特定地域に指定されても月日だけが流れる 誰のための、何のための計画


 第3回大阪市域交通圏タクシー特定地域協議会(会長=安部誠治・関西大学社会安全学部長)が12月2日午後、天王寺区の大阪国際交流センターで開かれました。「特定地域計画案」(一律12%減休車)について大阪府から事前に「持ち帰りたい」との態度表明があり、安部会長は1月31日に開催する第4回協議会で議決したい旨を提案。
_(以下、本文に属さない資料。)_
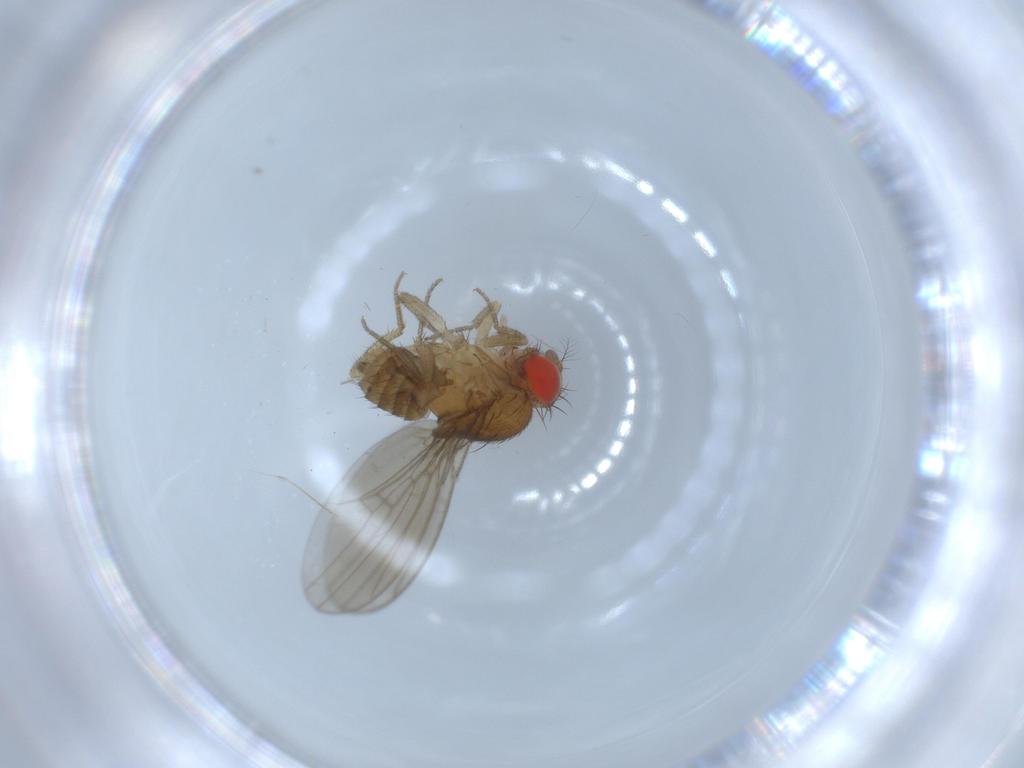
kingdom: Animalia
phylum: Arthropoda
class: Insecta
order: Diptera
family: Drosophilidae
地域計画については各委員から賛否両論の意見が交わされました。

滑稽な議論も遅々として


 2日、特定地域協議会で「一律12%削減」の特定地域計画を審議するなか、業界内外の委員から賛否両論が出され、結論は1月31日に決定することが決まったものの会議は不完全燃焼と言った感が否めません。
 サービス向上やタクシー労働者の労働環境改善を主たる目的に施行された「改正」タクシー特措法に基づく特定地域に大阪市域交通圏が指定され1年2か月が経過しましたが、これで年内に「特定地域計画」すら定まらないことが決定的になりました。
 この間の適正化小委員会での議論は、「財産」(営業権)を守りたいとするワンコイン協会やMKタクシーなど事業者側のエゴが再々繰り返されてきたため、折り合いがつかない状況が続いていました。当初、大阪タクシー協会も前回実施された減車率の不平等を解消しないと協力できないといったスタンスでしたが、三野文男会長が今回の協議会で「不平等是正は主張しない」と明言しました。

70%を切る実働
乖離する減車率


 そもそも12%の減休車の是非を騒いでいますが、現実の実働率は70%を切っており、車庫で眠っている車を減らすだけの議論で、市場に影響は出ず、滑稽としか言いようがありません。事業者側は「車両が財産、1台100万は下らない」などと豪語しますが、動かすこともできない車両など固定経費がかかる「産物」でしかなく、本来経営の効率化や収支率を考えた場合、「結論」は容易に導き出されるはずなのに、思考が停止していると言わざるを得ません。
 1月31日に「特定地域計画」が合意されたとしても実際に動き出すのは、まだまだ先です。月に80人前後の労働者が業界から去っています。この先実働率がどこまで下がるのか、その副産物で日車営収が上がり続けると、特定地域から準特定地域に格下げされ、その先は増車自由の規制緩和が待ち受けています。
 こうした状況を抱えながら業界外から様々な勢力が虎視眈々と狙い(道運法改正)を定めて攻撃している状況に危機感を持って事にあたらねば、この業界のいく末に未来はありません。